Думал-то Николай о богатстве Феничкином, когда мужем ее быть решил, а тут она сразу и всколыхнула в нем чувство первое, от него ему еще сильней захотелось Феничку взять вместе с любовью девичьей и с деньгами купецкими.
Любовь загорелась в нем жадная.
К мельнице подошли, за веслами сбегал Николай, оттолкнул лодку, черпаком воду выгреб и садиться позвал.

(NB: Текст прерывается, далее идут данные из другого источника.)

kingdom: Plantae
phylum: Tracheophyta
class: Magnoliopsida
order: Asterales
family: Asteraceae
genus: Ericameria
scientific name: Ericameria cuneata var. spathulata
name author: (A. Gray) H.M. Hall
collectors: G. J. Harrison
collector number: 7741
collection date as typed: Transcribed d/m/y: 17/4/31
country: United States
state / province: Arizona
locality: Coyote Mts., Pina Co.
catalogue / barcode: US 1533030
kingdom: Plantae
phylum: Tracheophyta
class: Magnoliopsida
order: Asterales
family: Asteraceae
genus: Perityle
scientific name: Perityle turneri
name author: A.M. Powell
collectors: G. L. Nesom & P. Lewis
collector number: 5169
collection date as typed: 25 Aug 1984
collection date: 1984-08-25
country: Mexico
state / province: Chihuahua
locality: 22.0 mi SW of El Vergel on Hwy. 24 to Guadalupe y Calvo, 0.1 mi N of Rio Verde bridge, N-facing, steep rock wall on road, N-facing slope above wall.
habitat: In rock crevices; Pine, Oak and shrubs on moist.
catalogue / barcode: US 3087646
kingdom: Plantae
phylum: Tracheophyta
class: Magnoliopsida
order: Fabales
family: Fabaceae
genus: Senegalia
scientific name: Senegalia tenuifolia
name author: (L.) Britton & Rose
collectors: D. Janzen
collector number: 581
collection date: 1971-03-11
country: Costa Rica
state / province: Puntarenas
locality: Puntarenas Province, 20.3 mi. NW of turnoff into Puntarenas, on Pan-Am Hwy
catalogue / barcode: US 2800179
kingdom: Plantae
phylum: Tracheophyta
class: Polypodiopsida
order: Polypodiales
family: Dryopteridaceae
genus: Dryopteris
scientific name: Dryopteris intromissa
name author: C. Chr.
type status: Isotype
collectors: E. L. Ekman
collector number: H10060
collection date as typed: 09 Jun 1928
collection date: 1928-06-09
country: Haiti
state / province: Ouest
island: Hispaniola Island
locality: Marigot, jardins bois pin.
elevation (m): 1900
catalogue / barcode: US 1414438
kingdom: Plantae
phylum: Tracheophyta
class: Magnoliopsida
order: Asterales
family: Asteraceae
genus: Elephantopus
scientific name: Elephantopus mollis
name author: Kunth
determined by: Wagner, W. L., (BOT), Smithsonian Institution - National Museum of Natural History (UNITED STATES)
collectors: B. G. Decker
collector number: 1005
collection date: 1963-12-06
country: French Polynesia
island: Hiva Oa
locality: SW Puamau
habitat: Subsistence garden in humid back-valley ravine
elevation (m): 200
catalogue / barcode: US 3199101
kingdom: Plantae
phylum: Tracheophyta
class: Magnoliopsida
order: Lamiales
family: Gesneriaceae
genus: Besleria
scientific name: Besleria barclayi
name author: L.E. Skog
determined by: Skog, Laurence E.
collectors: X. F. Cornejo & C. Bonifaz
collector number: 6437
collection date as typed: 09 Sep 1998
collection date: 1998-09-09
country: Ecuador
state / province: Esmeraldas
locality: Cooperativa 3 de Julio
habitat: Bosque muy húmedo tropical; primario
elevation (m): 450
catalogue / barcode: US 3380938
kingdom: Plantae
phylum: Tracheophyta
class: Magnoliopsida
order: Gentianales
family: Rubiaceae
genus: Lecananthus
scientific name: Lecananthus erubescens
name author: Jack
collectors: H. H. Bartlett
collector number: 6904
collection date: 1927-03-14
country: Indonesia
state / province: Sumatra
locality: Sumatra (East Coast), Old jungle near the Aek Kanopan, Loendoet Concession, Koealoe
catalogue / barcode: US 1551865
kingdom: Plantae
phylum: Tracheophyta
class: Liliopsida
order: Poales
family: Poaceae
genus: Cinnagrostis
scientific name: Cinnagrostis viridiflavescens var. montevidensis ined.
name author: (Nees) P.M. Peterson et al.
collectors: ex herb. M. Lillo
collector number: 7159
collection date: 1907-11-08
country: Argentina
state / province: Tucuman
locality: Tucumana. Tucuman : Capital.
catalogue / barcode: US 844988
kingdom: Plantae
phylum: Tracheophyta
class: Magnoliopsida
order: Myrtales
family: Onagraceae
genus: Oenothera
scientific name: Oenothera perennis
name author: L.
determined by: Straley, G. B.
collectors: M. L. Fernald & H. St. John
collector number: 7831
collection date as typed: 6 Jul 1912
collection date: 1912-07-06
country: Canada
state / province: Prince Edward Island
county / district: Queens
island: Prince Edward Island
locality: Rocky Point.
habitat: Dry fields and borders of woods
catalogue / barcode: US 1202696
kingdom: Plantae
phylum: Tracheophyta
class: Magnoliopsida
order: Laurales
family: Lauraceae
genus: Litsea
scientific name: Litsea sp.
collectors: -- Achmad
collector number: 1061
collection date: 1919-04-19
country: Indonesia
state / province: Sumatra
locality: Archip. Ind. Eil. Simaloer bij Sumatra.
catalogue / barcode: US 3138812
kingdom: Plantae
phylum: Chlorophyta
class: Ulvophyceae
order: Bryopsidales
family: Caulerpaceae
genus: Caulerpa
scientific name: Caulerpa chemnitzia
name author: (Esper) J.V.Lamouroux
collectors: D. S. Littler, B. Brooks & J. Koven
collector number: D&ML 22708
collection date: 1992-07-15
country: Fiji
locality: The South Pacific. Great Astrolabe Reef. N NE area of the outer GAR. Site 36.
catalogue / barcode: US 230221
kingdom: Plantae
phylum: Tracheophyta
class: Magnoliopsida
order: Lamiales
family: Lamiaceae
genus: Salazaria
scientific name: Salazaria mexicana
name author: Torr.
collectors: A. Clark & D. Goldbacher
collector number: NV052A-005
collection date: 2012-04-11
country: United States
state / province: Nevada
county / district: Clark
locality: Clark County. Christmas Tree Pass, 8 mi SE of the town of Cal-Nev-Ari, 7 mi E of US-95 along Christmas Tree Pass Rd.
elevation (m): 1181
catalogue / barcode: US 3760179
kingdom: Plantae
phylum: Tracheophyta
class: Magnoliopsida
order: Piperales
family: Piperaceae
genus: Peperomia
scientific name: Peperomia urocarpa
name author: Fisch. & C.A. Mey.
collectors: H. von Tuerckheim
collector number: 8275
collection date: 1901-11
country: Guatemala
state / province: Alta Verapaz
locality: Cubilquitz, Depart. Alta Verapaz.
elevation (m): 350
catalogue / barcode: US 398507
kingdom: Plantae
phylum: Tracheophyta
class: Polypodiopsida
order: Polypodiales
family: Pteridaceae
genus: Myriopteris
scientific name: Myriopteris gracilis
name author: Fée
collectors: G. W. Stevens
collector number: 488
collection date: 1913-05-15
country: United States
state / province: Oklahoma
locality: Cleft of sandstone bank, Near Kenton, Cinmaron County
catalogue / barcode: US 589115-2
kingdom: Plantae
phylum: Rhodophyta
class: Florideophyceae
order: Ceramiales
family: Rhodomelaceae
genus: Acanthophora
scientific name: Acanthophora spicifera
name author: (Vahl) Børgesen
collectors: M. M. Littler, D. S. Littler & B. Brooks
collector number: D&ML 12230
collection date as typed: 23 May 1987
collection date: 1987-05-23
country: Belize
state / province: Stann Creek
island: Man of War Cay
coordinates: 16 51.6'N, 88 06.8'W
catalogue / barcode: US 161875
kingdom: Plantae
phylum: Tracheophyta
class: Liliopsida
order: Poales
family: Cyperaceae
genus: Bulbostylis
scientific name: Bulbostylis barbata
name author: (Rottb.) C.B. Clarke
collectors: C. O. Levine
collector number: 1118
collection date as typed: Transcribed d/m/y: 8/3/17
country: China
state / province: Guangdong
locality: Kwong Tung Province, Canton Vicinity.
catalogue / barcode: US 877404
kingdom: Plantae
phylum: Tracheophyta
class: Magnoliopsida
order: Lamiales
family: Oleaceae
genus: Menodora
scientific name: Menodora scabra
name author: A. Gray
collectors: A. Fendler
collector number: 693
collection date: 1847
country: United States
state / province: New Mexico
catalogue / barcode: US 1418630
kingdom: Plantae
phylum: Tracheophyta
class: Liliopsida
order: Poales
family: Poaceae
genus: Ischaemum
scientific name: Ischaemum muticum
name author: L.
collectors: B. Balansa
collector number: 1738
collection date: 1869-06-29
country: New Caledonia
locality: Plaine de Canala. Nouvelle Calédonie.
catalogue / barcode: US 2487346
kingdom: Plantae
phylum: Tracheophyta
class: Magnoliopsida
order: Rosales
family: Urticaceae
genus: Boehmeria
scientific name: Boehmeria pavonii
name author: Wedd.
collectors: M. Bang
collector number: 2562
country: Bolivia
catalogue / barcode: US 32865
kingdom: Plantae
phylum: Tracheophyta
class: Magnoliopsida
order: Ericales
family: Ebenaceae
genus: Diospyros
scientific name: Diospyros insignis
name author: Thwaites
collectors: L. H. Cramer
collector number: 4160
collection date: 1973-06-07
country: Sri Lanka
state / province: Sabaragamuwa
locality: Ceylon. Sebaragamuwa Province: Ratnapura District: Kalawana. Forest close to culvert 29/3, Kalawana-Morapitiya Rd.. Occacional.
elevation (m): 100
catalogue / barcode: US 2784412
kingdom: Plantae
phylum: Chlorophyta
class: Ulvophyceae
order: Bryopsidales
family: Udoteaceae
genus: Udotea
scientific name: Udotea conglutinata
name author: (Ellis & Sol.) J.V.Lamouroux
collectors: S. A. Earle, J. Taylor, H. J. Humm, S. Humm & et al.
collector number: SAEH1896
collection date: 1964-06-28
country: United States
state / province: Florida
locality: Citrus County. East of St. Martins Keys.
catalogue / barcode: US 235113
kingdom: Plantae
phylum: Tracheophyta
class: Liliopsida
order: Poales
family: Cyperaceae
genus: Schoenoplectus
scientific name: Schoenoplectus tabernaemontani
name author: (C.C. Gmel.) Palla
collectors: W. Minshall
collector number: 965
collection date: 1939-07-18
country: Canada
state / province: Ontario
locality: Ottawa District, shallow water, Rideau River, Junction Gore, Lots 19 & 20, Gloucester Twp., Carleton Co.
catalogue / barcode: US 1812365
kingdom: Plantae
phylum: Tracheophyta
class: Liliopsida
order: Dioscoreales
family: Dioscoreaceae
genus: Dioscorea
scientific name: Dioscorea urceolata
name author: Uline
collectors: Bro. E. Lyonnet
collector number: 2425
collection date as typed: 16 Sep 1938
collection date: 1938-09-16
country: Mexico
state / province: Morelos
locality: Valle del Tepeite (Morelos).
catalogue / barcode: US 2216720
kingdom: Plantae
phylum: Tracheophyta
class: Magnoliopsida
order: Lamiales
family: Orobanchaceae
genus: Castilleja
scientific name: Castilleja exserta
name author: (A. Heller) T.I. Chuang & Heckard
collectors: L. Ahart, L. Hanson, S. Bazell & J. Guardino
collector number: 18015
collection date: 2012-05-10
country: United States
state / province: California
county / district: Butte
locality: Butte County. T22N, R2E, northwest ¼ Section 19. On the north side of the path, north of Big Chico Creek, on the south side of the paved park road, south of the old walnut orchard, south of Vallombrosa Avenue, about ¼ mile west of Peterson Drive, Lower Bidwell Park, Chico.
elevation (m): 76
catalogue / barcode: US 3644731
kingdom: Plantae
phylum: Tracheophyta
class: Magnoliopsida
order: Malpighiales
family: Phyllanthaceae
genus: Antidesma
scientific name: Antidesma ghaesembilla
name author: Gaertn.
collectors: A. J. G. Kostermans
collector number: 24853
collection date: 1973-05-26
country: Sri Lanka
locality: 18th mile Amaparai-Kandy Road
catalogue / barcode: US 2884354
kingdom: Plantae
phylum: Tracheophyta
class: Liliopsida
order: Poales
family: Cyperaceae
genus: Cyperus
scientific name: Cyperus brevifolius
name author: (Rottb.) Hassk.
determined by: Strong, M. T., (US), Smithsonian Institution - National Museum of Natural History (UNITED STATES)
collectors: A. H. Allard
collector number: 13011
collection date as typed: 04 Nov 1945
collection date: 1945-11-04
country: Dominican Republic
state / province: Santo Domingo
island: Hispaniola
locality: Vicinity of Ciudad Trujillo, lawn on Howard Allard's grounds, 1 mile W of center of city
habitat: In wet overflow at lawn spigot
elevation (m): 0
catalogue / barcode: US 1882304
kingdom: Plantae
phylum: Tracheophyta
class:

Михаил с Галкиной сел назади, нарочно потесней выбирал лавочку, а Гракина с Феничкой против Николая устроились.
Медленно плыли, ловили лилии белые, кувшинчики рвали…
Николай веслом доставал крупные, старался для Фенички и, засучив рукава по локоть, стебли срывал длинные.
— Я вам длинных нарву.
— Мне самой хочется.
— А как хорошо здесь! Какое большое!
Часа два бродили по озеру, в осоке застряли и вернулись на мельницу, когда в монастыре повесть ударили.
Заторопились Николай с Михаилом, из леса вывели, дальше не пошли вместе.
— Опоздаем мы, — простите нас, мы побежим.
— Тут не страшно идти, дорога лугом спокойная, все время богомольцы ходят.
Антонина Кирилловна опять Михаила позвала:
— Отец Михаил, так у меня для вас приворот есть, — приходите-ка вечерком как-нибудь.
И опять засмеялась Галкина — опять ямочки задором запрыгали.
Феничка, с Николаем прощаясь, тоже позвала его, — только неуверенно как-то, точно боялась чего.
Замотались подрясники черные по траве сочной, запрыгали гривы лохматые, в разные стороны разлетаясь от ветра, и пропали за бугром ближним.
Гракина с подругой пошла, Машенькой, а Феничка сзади тихонько.
— Ну и монах!!
— Они все, Тоня, такие, — не первого вижу, я ведь их не одного пробовала.
Не слушала Феня, не слышала, перебирала мысли свои и стебли сырые лилий белых.